→ GOAL OF THE EXERCISE: Find the string "Lake" in the material. Copy every line that has it.

→ RECORDS SUPPLIED:
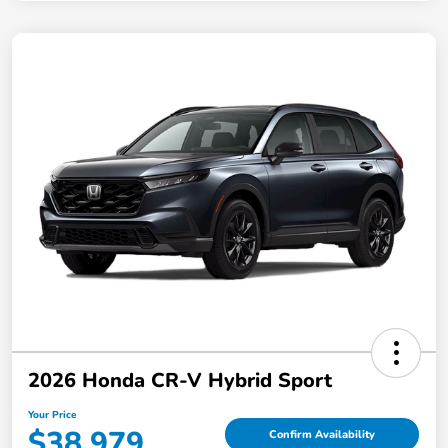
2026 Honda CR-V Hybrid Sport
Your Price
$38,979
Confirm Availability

--

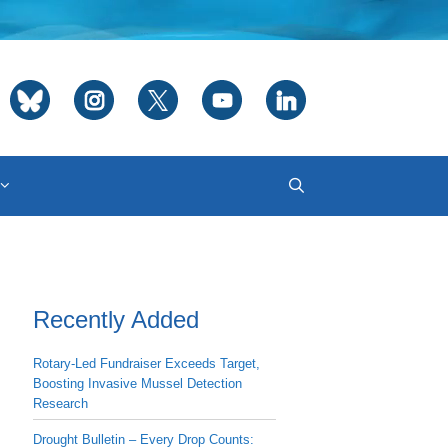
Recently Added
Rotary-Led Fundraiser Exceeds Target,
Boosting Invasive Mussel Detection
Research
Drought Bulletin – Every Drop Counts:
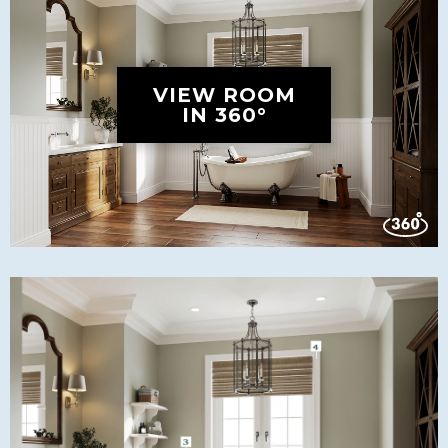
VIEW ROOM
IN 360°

--

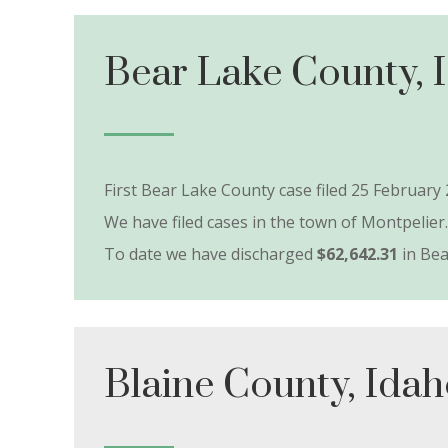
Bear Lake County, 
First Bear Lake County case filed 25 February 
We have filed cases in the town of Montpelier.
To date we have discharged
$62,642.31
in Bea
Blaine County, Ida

→ RESPONSE TO THE TASK:
Bear Lake County, 
First Bear Lake County case filed 25 February 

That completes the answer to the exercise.